FIG. 1 is a block diagram of a conventional automatic contrast adjustment circuit, FIG. 2 is a block diagram of an automatic contrast adjustment circuit according to an embodiment of the present invention, and FIG. 3 is a signal waveform diagram of the main parts thereof. DESCRIPTION OF SYMBOLS 1... Image sensor, 7... Memory for holding reference peak value, 8... Control circuit, 9... Correction coefficient memory, 10... Multiplier, 11... Amplifier.

Claims (1)

[Claims] 1. A peak value detection circuit that detects a peak value of an original image signal, and a peak value of the original image signal when a white reference plane is read, which is input from the peak value detection circuit and stored as a reference peak value.

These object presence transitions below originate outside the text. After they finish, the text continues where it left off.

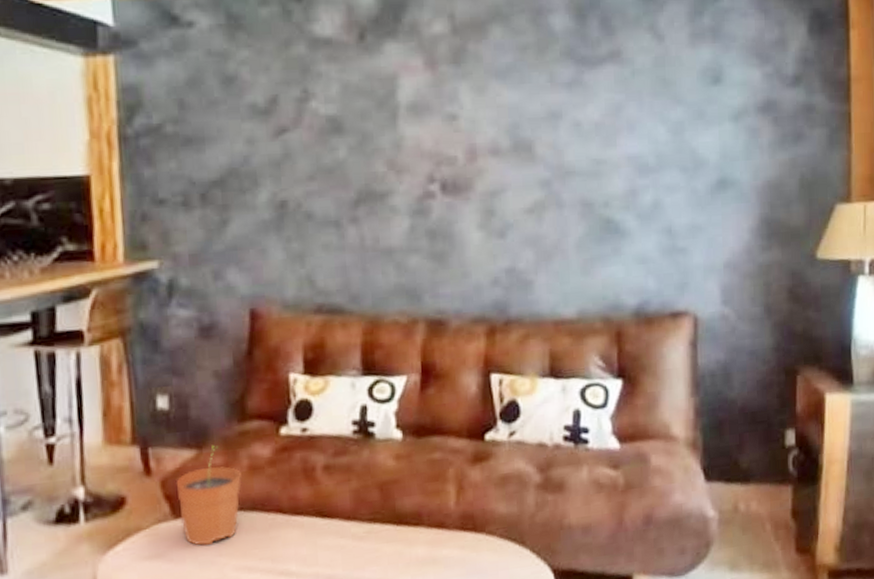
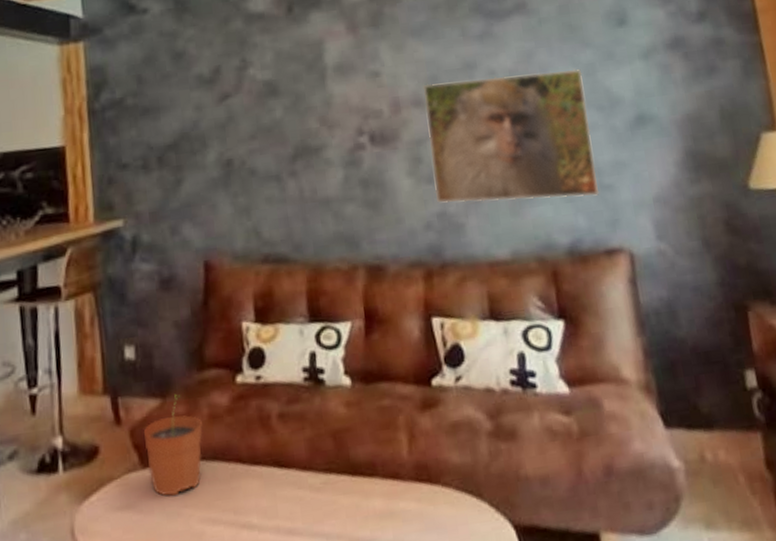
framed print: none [502,126,673,260] -> present [422,69,600,204]

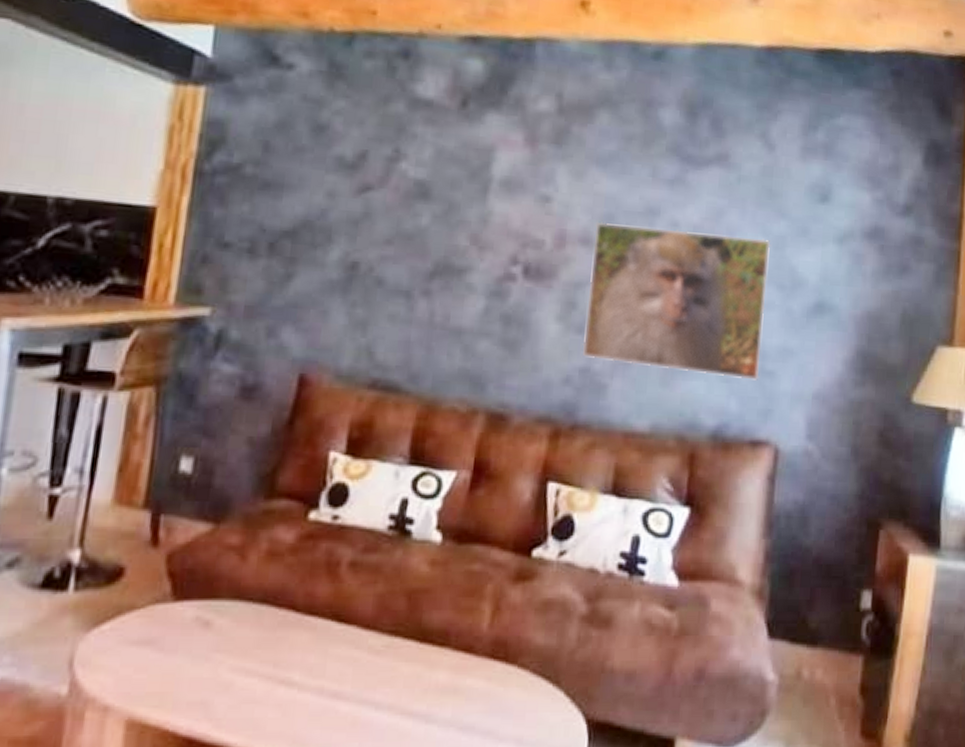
plant pot: present [143,393,203,496] -> none [180,520,258,636]

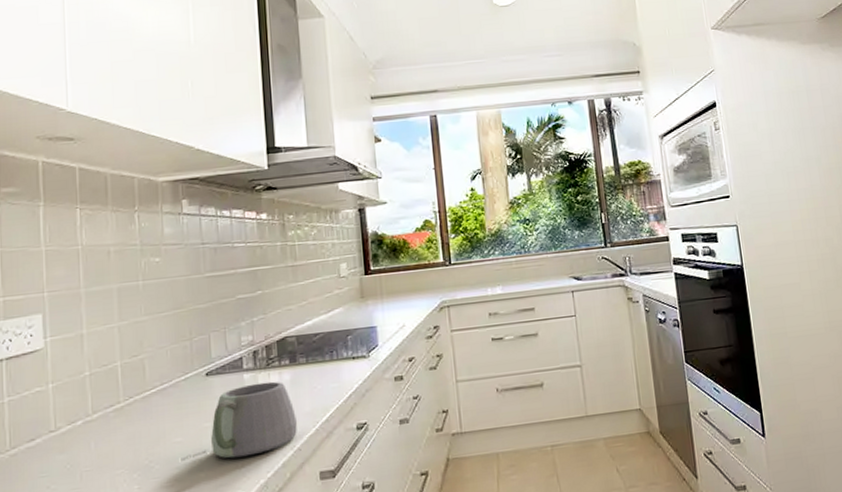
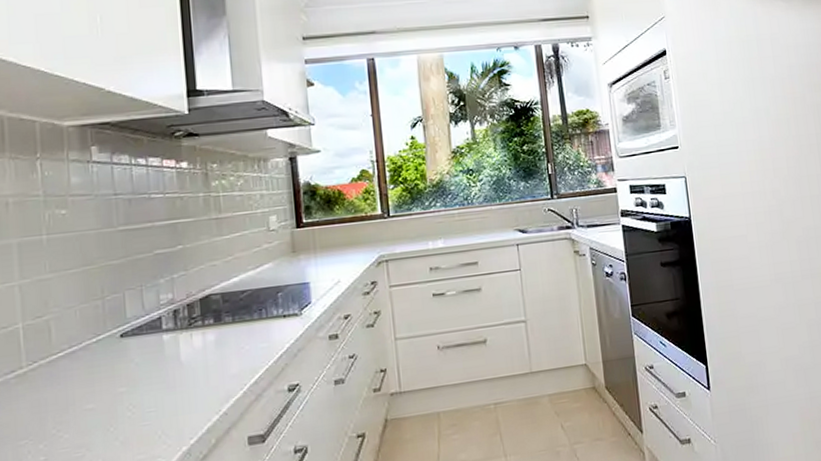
mug: present [181,381,298,462] -> none [93,342,224,431]

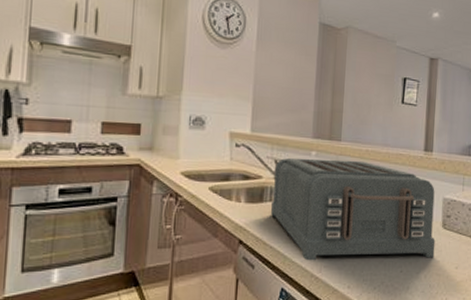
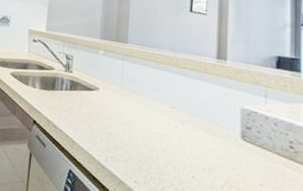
toaster: present [271,157,436,261] -> none [61,54,233,169]

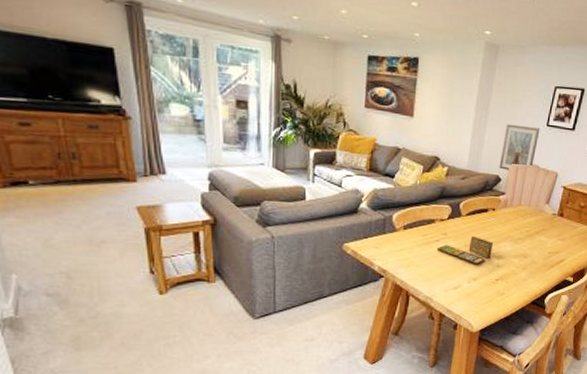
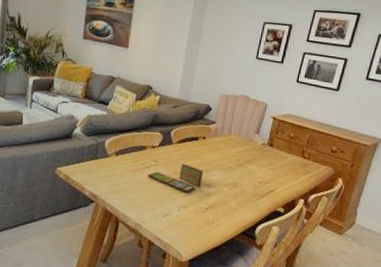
picture frame: present [499,124,540,172] -> none [210,56,250,101]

The memory compares the reference peak value output from the memory with the peak value for each line of the original image signal when reading the original output from the peak value detection circuit, and calculates the peak value for each line. and a circuit for determining a correction coefficient for correcting the value to an amplitude equal to the reference peak value, and using the correction coefficient to correct the amplitude of the original image signal of the line next to the line in which the peak value was compared. An automatic contrast adjustment circuit characterized by: 2. A correction target range is set for the peak value of the original image signal for each line, and correction is performed only for lines whose peak values are within the correction target range. Automatic contrast adjustment circuit.